### TEXT

A few weeks ago the local church had its Christmas Fete.  For me November is a little early, but it was right at the end and with Christmas actually falling on a weekend this year I can understand that there is a little bit of ‘creep’ when it comes to the timing of weekend events.  I don’t attend the church, but I always go along.  Buy some raffle tickets and see if there is anything of interest in the Christmas decorations, books, CDs etc.  I normally come away with something.

This year there wasn’t much on offer.  To be fair I had been distracted by the rugby international on television so was there a little late.  Anyway, I did the usual of buying some raffle tickets and walking around a couple of times.  Not wanting to leave empty handed I decided to buy a copy of smaller jigsaw puzzles that I could do in some downtime over the holiday period.  They were nice pictures so I thought a final version would be nice.  However all was not as it would seem.


Unfortunately as you can see from the note inside I had fallen foul of one of the second-hand jigsaw problems.  Obviously this was disappointing as the main reason for getting it had been the picture on the front.  However it did leave me to some deeper thoughts and how the concept of the puzzle not matching the picture was very much true in real life, and can be especially so at Christmas time.

We get bombarded at Christmas with lots of images of what the festive season should be like.  Cards, adverts, TV shows, magazines and newspaper articles all present us with ideas of what Christmas should be and should mean.  Most of us will see the image of the family sitting round the table with everyone enjoying themselves without a care in the world.

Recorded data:
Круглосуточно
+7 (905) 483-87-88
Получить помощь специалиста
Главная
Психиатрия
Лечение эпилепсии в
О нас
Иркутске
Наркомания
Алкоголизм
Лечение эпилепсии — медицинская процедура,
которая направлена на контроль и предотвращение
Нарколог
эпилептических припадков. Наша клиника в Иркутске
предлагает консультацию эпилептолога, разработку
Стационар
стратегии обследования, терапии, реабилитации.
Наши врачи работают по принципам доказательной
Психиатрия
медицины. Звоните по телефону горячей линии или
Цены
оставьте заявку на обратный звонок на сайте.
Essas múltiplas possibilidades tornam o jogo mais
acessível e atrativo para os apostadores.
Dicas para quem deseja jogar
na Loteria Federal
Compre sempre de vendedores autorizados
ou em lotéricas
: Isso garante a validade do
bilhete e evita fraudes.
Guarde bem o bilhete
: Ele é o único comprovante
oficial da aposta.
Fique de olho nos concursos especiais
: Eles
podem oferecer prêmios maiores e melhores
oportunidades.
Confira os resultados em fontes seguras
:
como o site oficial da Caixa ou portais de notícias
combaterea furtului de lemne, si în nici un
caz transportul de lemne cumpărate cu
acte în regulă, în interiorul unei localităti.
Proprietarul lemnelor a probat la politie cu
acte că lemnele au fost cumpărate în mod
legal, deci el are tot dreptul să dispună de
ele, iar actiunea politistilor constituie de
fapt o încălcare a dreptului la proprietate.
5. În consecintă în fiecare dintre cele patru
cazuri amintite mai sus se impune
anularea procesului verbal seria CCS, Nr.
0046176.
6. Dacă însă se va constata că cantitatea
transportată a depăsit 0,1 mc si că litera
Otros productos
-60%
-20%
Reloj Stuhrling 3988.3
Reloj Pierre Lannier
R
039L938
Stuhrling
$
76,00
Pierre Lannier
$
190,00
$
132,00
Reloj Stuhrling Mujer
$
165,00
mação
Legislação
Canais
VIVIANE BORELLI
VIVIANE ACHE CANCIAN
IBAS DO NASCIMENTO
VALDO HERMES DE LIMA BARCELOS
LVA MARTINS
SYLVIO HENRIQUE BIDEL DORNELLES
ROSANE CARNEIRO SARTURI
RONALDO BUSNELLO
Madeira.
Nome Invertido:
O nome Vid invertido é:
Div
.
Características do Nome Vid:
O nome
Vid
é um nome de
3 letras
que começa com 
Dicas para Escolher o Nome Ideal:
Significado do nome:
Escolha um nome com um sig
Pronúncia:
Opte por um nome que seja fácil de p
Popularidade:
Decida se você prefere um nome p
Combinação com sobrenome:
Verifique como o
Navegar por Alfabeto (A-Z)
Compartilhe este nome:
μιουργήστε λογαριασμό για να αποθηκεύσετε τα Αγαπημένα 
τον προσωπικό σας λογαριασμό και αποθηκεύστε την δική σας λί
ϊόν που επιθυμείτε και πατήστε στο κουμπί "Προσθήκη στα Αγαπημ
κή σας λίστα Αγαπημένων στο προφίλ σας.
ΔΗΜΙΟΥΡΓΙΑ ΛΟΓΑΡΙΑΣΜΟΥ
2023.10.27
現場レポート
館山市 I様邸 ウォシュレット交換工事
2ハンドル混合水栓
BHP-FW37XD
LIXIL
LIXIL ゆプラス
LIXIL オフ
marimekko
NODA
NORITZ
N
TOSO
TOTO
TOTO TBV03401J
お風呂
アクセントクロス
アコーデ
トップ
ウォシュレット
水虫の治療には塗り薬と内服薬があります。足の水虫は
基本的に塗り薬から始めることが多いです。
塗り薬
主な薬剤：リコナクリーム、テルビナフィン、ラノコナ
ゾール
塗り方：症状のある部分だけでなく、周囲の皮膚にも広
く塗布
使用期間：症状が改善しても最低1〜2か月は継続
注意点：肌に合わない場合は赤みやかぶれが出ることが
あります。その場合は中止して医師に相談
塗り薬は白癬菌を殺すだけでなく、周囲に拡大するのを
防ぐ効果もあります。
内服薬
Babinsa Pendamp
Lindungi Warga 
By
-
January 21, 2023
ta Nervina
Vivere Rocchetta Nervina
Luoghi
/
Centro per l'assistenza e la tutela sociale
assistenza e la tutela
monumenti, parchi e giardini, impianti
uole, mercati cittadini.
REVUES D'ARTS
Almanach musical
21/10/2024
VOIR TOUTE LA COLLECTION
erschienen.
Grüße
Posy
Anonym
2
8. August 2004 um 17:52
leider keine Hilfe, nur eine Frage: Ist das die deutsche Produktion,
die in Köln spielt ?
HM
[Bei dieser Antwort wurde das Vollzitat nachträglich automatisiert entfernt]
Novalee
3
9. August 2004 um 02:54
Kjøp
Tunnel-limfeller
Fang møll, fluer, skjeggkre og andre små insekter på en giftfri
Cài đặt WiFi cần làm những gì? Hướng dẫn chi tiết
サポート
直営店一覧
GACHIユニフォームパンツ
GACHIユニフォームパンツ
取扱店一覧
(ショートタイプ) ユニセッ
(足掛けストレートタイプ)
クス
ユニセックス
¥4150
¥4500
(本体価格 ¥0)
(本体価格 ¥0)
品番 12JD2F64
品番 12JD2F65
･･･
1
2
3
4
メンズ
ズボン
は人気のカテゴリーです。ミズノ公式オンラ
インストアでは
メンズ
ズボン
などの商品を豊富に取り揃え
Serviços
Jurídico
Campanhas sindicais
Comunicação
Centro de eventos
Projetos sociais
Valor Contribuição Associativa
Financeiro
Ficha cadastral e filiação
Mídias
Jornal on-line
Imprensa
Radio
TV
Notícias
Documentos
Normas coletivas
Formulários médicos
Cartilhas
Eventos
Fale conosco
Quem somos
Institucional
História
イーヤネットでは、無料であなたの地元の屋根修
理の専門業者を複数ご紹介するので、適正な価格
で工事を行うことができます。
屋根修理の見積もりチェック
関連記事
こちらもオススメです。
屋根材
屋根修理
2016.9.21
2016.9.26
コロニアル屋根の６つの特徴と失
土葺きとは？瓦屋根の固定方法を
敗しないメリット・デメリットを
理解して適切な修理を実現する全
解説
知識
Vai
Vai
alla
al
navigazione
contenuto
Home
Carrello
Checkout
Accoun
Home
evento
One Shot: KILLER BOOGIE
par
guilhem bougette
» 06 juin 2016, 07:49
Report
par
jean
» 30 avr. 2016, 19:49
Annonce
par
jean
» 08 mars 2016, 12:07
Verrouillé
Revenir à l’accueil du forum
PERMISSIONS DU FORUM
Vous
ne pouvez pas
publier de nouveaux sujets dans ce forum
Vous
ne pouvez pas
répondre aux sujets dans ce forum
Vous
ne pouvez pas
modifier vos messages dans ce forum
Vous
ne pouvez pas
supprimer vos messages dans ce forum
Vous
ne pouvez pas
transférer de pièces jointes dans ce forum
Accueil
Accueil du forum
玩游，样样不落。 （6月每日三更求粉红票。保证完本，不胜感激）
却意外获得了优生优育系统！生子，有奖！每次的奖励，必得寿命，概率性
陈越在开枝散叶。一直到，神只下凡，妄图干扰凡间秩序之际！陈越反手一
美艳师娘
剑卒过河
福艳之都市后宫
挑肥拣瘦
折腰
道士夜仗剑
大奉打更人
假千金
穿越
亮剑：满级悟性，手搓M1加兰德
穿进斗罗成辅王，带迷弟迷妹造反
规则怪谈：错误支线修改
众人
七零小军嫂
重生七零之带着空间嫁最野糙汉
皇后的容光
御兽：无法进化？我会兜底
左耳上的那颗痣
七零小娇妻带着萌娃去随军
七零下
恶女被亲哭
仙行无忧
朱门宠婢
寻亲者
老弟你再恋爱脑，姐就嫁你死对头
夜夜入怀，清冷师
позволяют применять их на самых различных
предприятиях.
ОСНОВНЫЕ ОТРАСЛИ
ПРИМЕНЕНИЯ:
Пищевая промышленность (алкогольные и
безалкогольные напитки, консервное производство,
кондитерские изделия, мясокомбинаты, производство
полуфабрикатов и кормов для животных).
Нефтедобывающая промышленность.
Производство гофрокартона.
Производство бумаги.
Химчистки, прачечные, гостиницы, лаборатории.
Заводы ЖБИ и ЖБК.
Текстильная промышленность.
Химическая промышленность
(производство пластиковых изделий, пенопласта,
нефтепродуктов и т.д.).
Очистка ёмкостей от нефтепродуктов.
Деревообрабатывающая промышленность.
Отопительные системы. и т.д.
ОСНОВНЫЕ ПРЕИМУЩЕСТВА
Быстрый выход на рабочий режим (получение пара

### THINGS TO DO
A: Answer these questions from the text about the church Christmas fete:
(i) In which month was the fete held?
(ii) What had distracted the writer and made them arrive a little late?
(iii) What had been the main reason for buying the jigsaw puzzle?
B: Continue the text about the church Christmas fete from its final sentence.

### ANSWERS BY ITEM NUMBER
A:
(i) November.
(ii) The rugby international on television.
(iii) The picture on the front.

B:
In reality, this is not the case and in many ways we can feel that we are struggling to equate the picture we are presented with to what is actually happening.  For the record I believe that this is true for everyday life and not just Christmas, but Christmas can focus this more.

Life continues to throw curveballs, seemingly one after another at times without a break, and while some are easier to hit away, others are less so.  In many of the idealistic images we get of life curveballs don’t seem to appear.  It can present a feeling that we are getting things wrong and the fault must therefore lay somewhere at home.  This is of course totally wrong and it is the imagery that we get that is at fault.  We need to remember this to avoid getting into the wrong mind-set about Christmas not going perfectly.

More often than not the puzzle of life does not meet the picture.